«La Ville n'a pas atteint l'objectif de réduction qu'elle s'était fixé», a indiqué M. Gagnon en présentant mercredi matin son rapport annuel en conférence de presse à l'hôtel de ville.
En 2004, dans son Plan de réduction des émissions de gaz à effet de serre, la Ville s'est donnée comme objectif de réduire de 60 000 tonnes sa production annuelle de CO2. Or, moins du quart de cet objectif a été atteint.
«On a voulu comprendre les causes», a expliqué M. Gagnon mercredi.
La cause principale : 40 000 des 60 000 tonnes de l'objectif devaient être réduites au centre de captage du biogaz du site d'enfouissement de Saint-Tite-des-Caps.
Or, si la réduction a été réussie les trois premières années, explique le vérificateur dans son rapport, de nombreuses interruptions dans le fonctionnement de la torchère servant à brûler les biogaz ont provoqué une baisse du rendement entre 2007 et 2010. La chute de l'efficacité est notamment attribuable à un réseau de captage non étanche, à certaines obstructions du même réseau et à une collecte de biogaz difficile pendant l'hiver.
Dans son rapport, François Gagnon cible aussi le Réseau de transport de la Capitale, dont la croissance du service entre 2004 et 2012 n'a pas été prise en compte au moment d'établir les cibles environnementales à atteindre. «Le plan était fait sur une stabilité de la clientèle», note M. Gagnon.
Présent à la conférence de presse du vérificateur général mercredi, le conseiller indépendant Yvon Bussières a qualifié d'échec ce faible résultat de réduction de gaz à effet de serre. «Les élèves doivent reprendre leurs travaux», a-t-il illustré.
ExpoCité et dette
Ces observations sur les changements climatiques sont contenues dans un rapport de 400 pages, le quatrième de François Gagnon depuis son entrée en poste.
Dans le document, celui-ci s'intéresse aussi au processus d'appels d'offres d'ExpoCité qui devrait être mieux planifié pour éviter de favoriser des fournisseurs. Il donne notamment l'exemple d'un fournisseur invité à soumissionner sur le devis qu'il avait «de toute évidence contribué à préparer».

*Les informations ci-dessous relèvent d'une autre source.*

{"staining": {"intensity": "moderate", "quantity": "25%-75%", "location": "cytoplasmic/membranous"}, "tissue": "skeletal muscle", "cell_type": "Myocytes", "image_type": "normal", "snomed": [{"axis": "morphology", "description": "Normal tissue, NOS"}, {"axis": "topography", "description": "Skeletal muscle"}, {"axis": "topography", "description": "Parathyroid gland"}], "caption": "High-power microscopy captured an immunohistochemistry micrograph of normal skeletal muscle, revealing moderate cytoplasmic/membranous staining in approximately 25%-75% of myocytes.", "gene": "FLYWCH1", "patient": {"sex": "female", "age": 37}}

Comme il l'avait souligné l'an dernier, François Gagnon réitère cette année que Québec demeure plus endettée que les autres villes comparables. Mais le vérificateur général salue les efforts de l'administration en place pour contenir l'endettement, notamment le cadre financier. Annoncé en novembre par le maire Régis Labeaume, il prévoit que la Ville versera 7,4 millions $ par an jusqu'à concurrence de 50 millions $ en 2021 dans un fonds spécial pour le paiement accéléré de la dette. «La mise en place du mécanisme pour augmenter le "payer comptant" fera en sorte que la dette devrait réduire dans les prochaines années», note M. Gagnon.
POUR UN MEILLEUR SUIVI DES GRANDS PROJETS
Avec en route un projet aussi majeur que celui de l'amphithéâtre, la Ville de Québec doit avoir des méthodes de gestion exemplaires, estime le vérificateur général, François Gagnon. Et si elle a «une bonne maîtrise sur la gestion de ses projets», la Ville devrait se doter d'un mécanisme plus uniforme pour suivre l'évolution et les coûts d'un projet, estime-t-il dans son rapport annuel.
M. Gagnon arrive à cette conclusion après avoir analysé de près trois projets d'infrastructures, soit la prise d'eau de l'ancienne Ville de Sainte-Foy, l'aréna de Giffard et l'usine de traitement d'eau potable de Québec, rue de la Faune.
«On a constaté que la Ville avait une bonne maîtrise sur la gestion de ses projets. Mais le constat est que le type de réédition de compte à la haute direction devait être amélioré», dit-il.
M. Gagnon plaide pour que plus d'information soit transmise à chaque phase de réalisation, de l'appel d'offres jusqu'à la fin d'un projet. «Il faudrait avoir une façon standardisée de donner le suivi», dit-il.
Il entreprendra à l'automne un mandat précisément sur la question de l'information au suivi des coûts des grands projets. Quant à l'amphithéâtre de 400 millions $, il n'est pour l'instant pas encore sous la loupe du vérificateur général. «Le projet d'amphithéâtre préoccupe beaucoup de monde, et c'est évident que c'est projet d'ampleur, dit-il. Il est possible qu'on fasse une vérification particulière à la fin des travaux.»